Clark’s challenge is critical because it comes at the very backdrops of the recent “Ramadan letter” written jointly by Mr. Olusegun Obasanjo and Mr. Ibrahim Babangida, two Generals of the Nigerian Army and former Heads of state of Nigeria.
President Obasanjo and General Babangida jointly reaffirmed the belief in the continued existence of Nigeria and the need to close grounds in their letter. I should of course say that as letters of compromise go, the Obasanjo/Babangida letter to Nigerians is a declaration of hoary intent but carries no moral force.
Why? We must go back to the issues raised by Edwin Clark, himself, not exactly an innocent bystander in the serial ruin of Nigeria since January 1966. But as Edwin Clark declares, Boko Haram and sundry matters did not begin with Goodluck Jonathan (although it is now up to him to deal with it. That’s why he is president). Insecurity did not begin with him.
The level of corruption under the Babangida and Obasanjo administrations, which indeed are the roots of Nigeria’s national moral and security crisis, is without compare. It might simply, finally be that Boko Haram is the beginning of the revolt of ordinary people, who have seen the utter desiccation and looting of Nigeria by the military and civilian oligarchy we call the Nigerian elite.
Under Obasanjo’s second administration alone, we have had such “high profile” cases of alleged looting of the public treasury that includes Jigawa’s Saminu Turaki, Ayo Fayose of Ekiti, Enugu’s Chimaroke Nnamani, Abia’s Orji Uzo Kalu, and others including Adamu Abdullahi, James Ibori, Jolly Nyame, Babalola Aborishade, Femi Fani-Kayode, Boni Haruna, Joshua Dariye, Attahiru Baffarawa, and many others, whose activities have enervated the Nigerian state but the cases against them have been stymied at the tribunals. But these are a tip of the iceberg.

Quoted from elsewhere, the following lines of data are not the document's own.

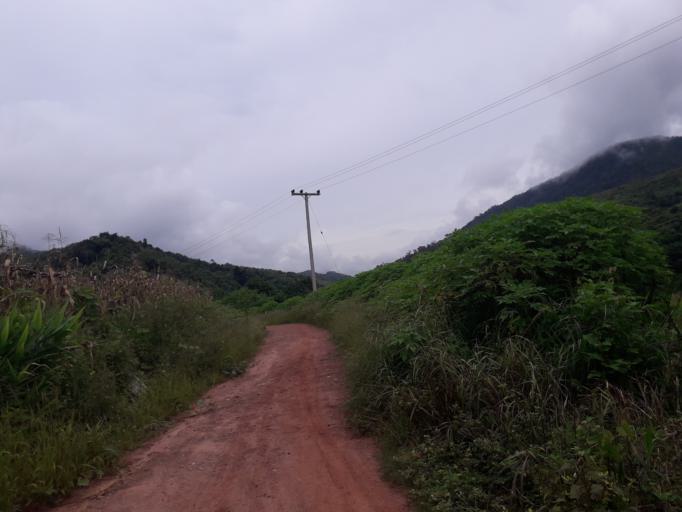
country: CN
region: Yunnan
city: Menglie
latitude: 22.2258
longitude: 101.6376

General Obasanjo and his own personal interests have yet to be fully and effectively investigated, neither have Nigerians forgotten or have been given full accounting of the years of piracy under the Babangida-Abacha duet or relay of infamy under which Nigeria lost every modicum of national purpose and integrity.
It feels therefore like a mockery of Nigerians when the two Generals – very central to the Nigerian situation today – write a “Ramadan letter” talking pumpkins to Nigerians. Poverty and corruption is the legacy of their service to Nigeria. Poverty leads to destitution and destitution leads to disillusion, and national disillusion is the greatest security threat to Nigeria today.

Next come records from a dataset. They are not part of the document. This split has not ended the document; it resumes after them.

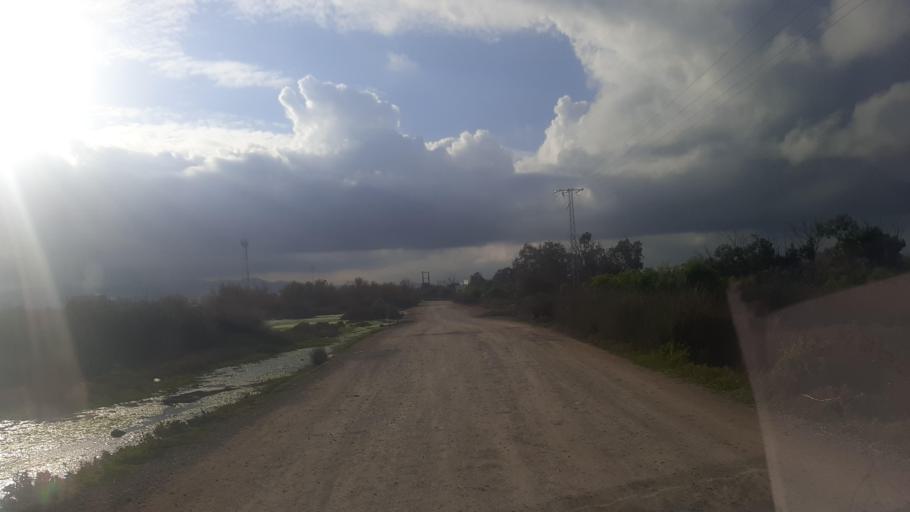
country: TN
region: Nabul
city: Manzil Bu Zalafah
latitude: 36.7135
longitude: 10.4882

True, some may be mining the core of that disillusion to create the situation of rapid discontent and ungovernability – a true challenge to the nation – but to deal with this question, Nigeria needs a different compromise; different and bolder than contained in the Ramadan letters of two complicit Generals.
Something which Edwin Clark said in his lecture on the state of the federation is quite apt in that regard: President Jonathan should as a matter of urgency compel the National Assembly to convoke the National Conference as a way of discussing all the issues threatening Nigeria today. This is the historical imperative.